Le syndrome de Stendhal

R ien ne va plus pour Frédéric Delachaise. Issu de la petite noblesse, il s’apprête à épouser une femme qui convoite le titre de duchesse. À la mort de ses parents, il se découvre cependant ruiné. Fini le château familial, idem pour le bel appartement. Le héros n’a jamais rien fait et ne sait rien faire, sinon danser comme Fred Astaire. Acculé à la ruine, il décroche un emploi de gardien de musée à Beaubourg. Entre les mauvaises nouvelles de son notaire, le sale caractère de sa fiancée et les réprimandes de son patron, il se réfugie dans l’univers muséal. Il discute, au sens propre, avec les peintures, particulièrement avec un autoportrait de Lucian Freud, avant de s’autoproclamer œuvre. C’est assez pour devenir la coqueluche de tous les branchés de la capitale.

Avec Le syndrome de Stendhal, Aurélie Herrou signe son premier scénario. Elle explore la détresse d’un homme qui s’évade dans le rêve alors qu’il perd tous ses repères. Au départ, il résiste à ces formes d’expression artistique qui sont à des années-lumière du classicisme qui a jusqu’alors bercé sa vie. « Picasso, je veux bien, à la limite ! Mais là, je ne vois pas… Des œuvres ??? Ces plaques de béton incrustées de cailloux ? » Mais voilà que, petit à petit, il part à la rencontre d’un monde teinté d’onirisme et de folie où on emballe les objets (Christo), où on s’émerveille devant un phallus géant (Takashi Murakami) et où on expose des cochons peints (Wim Delvoye). Et du coup, il s’émancipe du microcosme étriqué où il a grandi. Cette extravagance et cette liberté seront sa rédemption. L’album, coédité par le Centre Pompidou présente par ailleurs une intéressante réflexion sur la création moderne. Les acteurs se questionnent sur ce qu’est l’Art, son avenir, son économie et sa signification.

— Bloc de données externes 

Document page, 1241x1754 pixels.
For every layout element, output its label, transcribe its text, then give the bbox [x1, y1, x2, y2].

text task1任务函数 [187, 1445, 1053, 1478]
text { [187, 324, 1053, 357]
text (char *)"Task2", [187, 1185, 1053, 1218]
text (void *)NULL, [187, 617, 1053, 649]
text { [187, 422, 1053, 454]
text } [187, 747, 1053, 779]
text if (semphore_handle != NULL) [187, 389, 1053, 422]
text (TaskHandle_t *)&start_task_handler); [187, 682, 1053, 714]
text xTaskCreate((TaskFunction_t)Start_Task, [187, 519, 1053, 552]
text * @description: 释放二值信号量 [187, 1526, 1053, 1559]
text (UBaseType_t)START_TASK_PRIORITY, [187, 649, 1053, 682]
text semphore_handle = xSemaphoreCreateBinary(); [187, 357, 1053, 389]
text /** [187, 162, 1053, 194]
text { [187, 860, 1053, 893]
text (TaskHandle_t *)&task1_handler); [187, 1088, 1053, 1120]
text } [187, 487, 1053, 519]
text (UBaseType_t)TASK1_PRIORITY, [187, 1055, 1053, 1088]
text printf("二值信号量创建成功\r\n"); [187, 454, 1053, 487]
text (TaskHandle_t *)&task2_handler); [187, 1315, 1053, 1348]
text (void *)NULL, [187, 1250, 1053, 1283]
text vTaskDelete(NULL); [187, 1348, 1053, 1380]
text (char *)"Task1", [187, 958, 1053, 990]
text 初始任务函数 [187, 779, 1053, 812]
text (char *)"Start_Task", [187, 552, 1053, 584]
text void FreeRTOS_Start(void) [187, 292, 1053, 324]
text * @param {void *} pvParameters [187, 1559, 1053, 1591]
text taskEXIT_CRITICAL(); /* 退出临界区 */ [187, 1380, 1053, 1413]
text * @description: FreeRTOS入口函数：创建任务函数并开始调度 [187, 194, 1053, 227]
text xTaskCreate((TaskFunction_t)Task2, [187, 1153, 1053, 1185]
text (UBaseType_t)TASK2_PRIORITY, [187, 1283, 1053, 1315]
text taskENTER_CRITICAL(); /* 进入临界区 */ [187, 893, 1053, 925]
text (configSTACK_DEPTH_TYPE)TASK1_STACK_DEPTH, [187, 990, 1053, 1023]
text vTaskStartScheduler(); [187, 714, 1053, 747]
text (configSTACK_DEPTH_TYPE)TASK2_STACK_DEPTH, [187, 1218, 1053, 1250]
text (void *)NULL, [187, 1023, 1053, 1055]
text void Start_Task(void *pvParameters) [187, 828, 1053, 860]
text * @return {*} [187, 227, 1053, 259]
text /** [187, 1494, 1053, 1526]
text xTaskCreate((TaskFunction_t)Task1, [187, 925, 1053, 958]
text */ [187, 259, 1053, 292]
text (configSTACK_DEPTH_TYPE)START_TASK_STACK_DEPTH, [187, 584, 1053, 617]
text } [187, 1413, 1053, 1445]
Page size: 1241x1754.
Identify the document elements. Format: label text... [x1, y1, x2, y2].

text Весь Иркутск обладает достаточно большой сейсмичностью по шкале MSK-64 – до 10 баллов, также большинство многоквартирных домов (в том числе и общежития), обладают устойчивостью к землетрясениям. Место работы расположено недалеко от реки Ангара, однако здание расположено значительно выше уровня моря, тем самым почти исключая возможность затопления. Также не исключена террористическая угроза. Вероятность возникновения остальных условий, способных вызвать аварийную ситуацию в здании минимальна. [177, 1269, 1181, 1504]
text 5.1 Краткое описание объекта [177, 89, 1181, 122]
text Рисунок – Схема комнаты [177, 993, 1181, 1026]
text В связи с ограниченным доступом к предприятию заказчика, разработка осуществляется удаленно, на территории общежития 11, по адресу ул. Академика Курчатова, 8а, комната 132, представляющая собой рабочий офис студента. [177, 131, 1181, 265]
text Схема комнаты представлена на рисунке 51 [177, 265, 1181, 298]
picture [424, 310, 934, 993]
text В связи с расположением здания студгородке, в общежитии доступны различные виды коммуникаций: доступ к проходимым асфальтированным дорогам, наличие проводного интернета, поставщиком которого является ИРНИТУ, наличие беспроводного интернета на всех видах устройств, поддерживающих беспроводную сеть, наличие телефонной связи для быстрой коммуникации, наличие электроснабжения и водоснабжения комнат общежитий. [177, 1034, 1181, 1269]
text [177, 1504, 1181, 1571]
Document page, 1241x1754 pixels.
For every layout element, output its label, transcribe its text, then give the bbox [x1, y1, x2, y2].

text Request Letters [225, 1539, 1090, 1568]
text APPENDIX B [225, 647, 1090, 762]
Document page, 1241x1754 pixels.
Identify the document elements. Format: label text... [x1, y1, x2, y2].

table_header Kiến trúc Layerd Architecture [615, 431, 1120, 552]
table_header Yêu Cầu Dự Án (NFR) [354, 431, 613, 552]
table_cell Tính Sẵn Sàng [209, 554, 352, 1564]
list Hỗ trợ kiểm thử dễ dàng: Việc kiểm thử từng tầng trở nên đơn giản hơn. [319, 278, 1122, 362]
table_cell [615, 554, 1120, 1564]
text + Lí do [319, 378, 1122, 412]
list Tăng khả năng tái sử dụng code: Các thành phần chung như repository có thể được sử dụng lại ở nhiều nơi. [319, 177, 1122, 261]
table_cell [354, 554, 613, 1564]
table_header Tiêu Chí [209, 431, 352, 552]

Le dessin semi-caricatural de Sagar, lequel débute lui aussi dans le métier, se révèle tout autant convaincant. Avec un coup de pinceau qui rappelle celui de Christophe Blain et par moment celui de Daniel Casanave, il propose un trait nerveux qui se marie bien avec son exploration du milieu de la production contemporaine. Au fil des pages, il se mesure, avec assurance, à tous les styles. Il n’hésite d’ailleurs pas à pasticher les tableaux d’Edward Hopper, les sculptures d’Alberto Giacometti, les photographies de Man Ray, mais également la pratique d’artistes moins connus, par exemple Ben, qui en 2017 écrit, en très gros sur une toile, « Est-ce bien de l’Art ? ».

Une histoire touchante, originale, pleine de douceur et de fantaisie. Il serait étonnant qu’on ne réentende pas parler de ce duo de créateurs.